Some of the mor recent trials which were not included in this review. Weirdly, these more recent trials are all negative studies.
- Randomised to either usual care, early once-daily physical therapy, or early once-daily physical therapy plus a novel, progressive, twice-daily cognitive therapy protocol.
- At 3-months, the investigators assessed cognitive, functional and health-related QOL outcomes.
- These did not differ among the groups.
- The authors consoled themselves with the finding that early cognitive and physical rehabilitation is at least feasible.
Goll et al (2015) - 50 ICU patients subjected to electro-torture to investigate the effects of daily EMS-therapy on muscular strength.
- EMS for 20 minutes 7 days/week to 8 bilateral muscle groups
- No benefit from this was found.
Kayambu et al (2015) - 50 patients with sepsis, randomised to either early physical rehab or routine care.
- Self-reported function was much better at 6 months, but objective measures of function were no different.

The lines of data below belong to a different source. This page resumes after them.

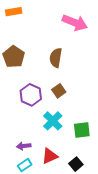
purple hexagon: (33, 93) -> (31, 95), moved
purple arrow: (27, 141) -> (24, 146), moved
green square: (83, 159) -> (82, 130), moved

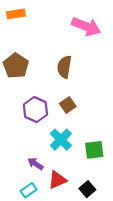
purple arrow: (24, 146) -> (35, 164), moved, turned 40

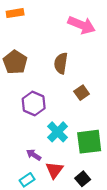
brown square: (68, 105) -> (82, 93), moved
green square: (94, 150) -> (89, 142), size x1.4
red triangle: (57, 180) -> (54, 170), turned -30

EPICC trial, Thomas et al (2015) - still in recruitment phase; 308 patients to be randomised to receive one of two different intensities of physiotherapy.
- The hypothesis is that "physiotherapy aimed at early and intensive patient mobilisation" will improve "improve physical outcomes and the mental health and functional well-being of survivors of critical illness"
- The primary outcome measure is physical health at 6 months, as measured by the SF-36 Physical Component Summary.